すでに、2013年からは外食などで低賃金アルバイトに依存したビジネスモデルが厳しい状況を迎えるなど、労働需給の変化が表れやすい非正規社員において、限界的な賃金上昇が先行して起きていた。そして、この流れに次いで、正社員を含めた賃金上昇が「ベア上昇」という格好であらわれているのである。

なおメディアでは、ベースアップを含め正社員の賃金が上昇する一方で、非正規社員や中小企業との格差という側面を強調する報じられ方もある。

ただ、中小企業においても同様のベア上昇が確認できている。また、実際にはパートなど非正規雇用の賃金上昇が始まるのが早かったし、非正規雇用は賃金水準が低くまた流動性が高いので、今後の賃金上昇率は、正社員よりも高い伸びが続くと思われる。

ベアを含めた正社員の賃金上昇は始まったばかりで、脱デフレはまだ道半ばである。2月9日のコラム「ピケティでアベノミクス批判する残念な人々」でも示したように、まだ脱デフレの途中過程にある中では、「賃金はなかなか上昇しない」と感じる労働者が多数であるし、そうした状況がすぐさま変わることもないだろう。

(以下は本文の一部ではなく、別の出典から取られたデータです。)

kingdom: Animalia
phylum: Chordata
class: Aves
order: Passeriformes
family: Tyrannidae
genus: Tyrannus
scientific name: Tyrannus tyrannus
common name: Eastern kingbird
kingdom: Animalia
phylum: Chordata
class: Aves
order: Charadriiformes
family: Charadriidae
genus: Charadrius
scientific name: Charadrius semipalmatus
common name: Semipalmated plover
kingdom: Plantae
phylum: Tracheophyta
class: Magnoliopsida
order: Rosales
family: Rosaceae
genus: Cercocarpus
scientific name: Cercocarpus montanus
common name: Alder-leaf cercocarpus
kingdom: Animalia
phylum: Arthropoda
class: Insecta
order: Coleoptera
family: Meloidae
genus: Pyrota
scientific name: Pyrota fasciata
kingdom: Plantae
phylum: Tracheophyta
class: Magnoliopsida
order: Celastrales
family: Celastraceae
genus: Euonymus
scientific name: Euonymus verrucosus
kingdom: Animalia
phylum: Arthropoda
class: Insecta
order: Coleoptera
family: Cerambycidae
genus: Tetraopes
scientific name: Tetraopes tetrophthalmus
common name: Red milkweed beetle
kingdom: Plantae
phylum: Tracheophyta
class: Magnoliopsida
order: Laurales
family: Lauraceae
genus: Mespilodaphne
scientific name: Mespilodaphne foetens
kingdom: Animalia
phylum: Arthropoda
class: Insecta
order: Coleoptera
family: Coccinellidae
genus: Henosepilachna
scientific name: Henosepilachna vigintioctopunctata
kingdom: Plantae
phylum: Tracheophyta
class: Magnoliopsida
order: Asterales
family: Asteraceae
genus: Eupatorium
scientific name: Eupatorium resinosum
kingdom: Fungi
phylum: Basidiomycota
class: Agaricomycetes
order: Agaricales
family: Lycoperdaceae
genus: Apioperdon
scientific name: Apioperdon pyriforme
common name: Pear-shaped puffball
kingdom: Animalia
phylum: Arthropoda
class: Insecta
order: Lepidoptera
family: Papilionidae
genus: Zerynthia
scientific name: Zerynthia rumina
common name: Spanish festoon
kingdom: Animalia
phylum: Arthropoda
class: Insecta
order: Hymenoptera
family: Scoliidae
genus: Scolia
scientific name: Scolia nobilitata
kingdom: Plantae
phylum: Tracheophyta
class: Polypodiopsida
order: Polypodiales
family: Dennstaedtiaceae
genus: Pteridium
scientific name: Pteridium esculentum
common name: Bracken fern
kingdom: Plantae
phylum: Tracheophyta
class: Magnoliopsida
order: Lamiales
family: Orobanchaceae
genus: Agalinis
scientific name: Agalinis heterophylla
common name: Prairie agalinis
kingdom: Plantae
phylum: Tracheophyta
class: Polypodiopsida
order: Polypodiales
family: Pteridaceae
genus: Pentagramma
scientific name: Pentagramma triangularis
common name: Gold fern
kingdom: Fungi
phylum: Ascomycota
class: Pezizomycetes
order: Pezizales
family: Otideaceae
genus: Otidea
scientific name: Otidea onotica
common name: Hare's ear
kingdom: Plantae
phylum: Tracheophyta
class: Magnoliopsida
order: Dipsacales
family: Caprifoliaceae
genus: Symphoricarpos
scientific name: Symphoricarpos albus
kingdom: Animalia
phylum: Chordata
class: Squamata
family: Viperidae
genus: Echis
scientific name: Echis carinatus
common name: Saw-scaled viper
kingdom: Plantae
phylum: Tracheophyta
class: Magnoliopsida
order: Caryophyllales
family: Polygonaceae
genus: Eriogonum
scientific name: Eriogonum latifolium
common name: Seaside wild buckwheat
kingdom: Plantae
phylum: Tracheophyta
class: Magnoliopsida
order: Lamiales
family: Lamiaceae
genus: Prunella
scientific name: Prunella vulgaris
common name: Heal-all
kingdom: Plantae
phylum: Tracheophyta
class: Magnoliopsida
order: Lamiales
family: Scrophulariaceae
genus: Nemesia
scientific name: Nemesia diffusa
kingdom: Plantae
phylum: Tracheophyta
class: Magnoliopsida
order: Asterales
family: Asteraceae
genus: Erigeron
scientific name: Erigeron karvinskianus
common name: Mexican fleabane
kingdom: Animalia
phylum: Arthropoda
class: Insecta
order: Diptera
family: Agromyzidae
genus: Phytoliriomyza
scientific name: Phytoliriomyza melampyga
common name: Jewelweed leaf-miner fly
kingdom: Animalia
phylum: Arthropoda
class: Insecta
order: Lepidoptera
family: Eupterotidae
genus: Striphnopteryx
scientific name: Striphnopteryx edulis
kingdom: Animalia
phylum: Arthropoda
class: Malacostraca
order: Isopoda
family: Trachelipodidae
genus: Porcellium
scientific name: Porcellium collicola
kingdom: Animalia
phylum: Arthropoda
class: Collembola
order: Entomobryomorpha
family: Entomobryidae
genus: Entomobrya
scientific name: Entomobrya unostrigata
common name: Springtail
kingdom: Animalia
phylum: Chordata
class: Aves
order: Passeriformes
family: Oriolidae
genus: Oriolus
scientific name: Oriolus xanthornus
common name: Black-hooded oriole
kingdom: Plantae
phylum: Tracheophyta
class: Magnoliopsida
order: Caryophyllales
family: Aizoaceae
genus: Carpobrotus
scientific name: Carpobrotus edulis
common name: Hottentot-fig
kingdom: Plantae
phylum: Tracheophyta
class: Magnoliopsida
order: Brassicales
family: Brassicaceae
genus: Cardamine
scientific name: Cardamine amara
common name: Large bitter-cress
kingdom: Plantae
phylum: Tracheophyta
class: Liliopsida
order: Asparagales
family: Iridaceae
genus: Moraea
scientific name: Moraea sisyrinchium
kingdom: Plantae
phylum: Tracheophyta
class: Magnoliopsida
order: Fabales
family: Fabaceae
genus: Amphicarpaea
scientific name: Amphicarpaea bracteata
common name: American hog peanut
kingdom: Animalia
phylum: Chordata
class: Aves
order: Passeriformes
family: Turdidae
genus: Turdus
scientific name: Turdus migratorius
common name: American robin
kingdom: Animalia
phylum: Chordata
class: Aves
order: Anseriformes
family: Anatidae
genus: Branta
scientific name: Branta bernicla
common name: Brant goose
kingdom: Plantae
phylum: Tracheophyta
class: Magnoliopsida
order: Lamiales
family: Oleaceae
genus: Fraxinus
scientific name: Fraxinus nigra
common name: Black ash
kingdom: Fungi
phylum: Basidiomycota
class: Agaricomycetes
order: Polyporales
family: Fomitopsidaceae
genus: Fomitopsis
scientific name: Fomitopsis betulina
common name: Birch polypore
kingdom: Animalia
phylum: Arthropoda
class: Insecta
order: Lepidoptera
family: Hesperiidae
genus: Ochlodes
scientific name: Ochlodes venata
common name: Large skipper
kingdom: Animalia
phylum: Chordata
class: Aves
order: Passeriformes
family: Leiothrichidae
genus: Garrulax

ただ、それでもわずかに賃金上昇が始まっていることは大きな変化であり、かつインフレの世界が定着すれば、賃金が上昇し続ける世界が、自然の状況と認識する労働者も増えていくとみられる。

日本の経済格差拡大には、デフレが始まってから現役世代で低所得者が増えたことが大きく影響した。今の一種のブーム的な格差問題への注目も、今後収まるのかもしれない。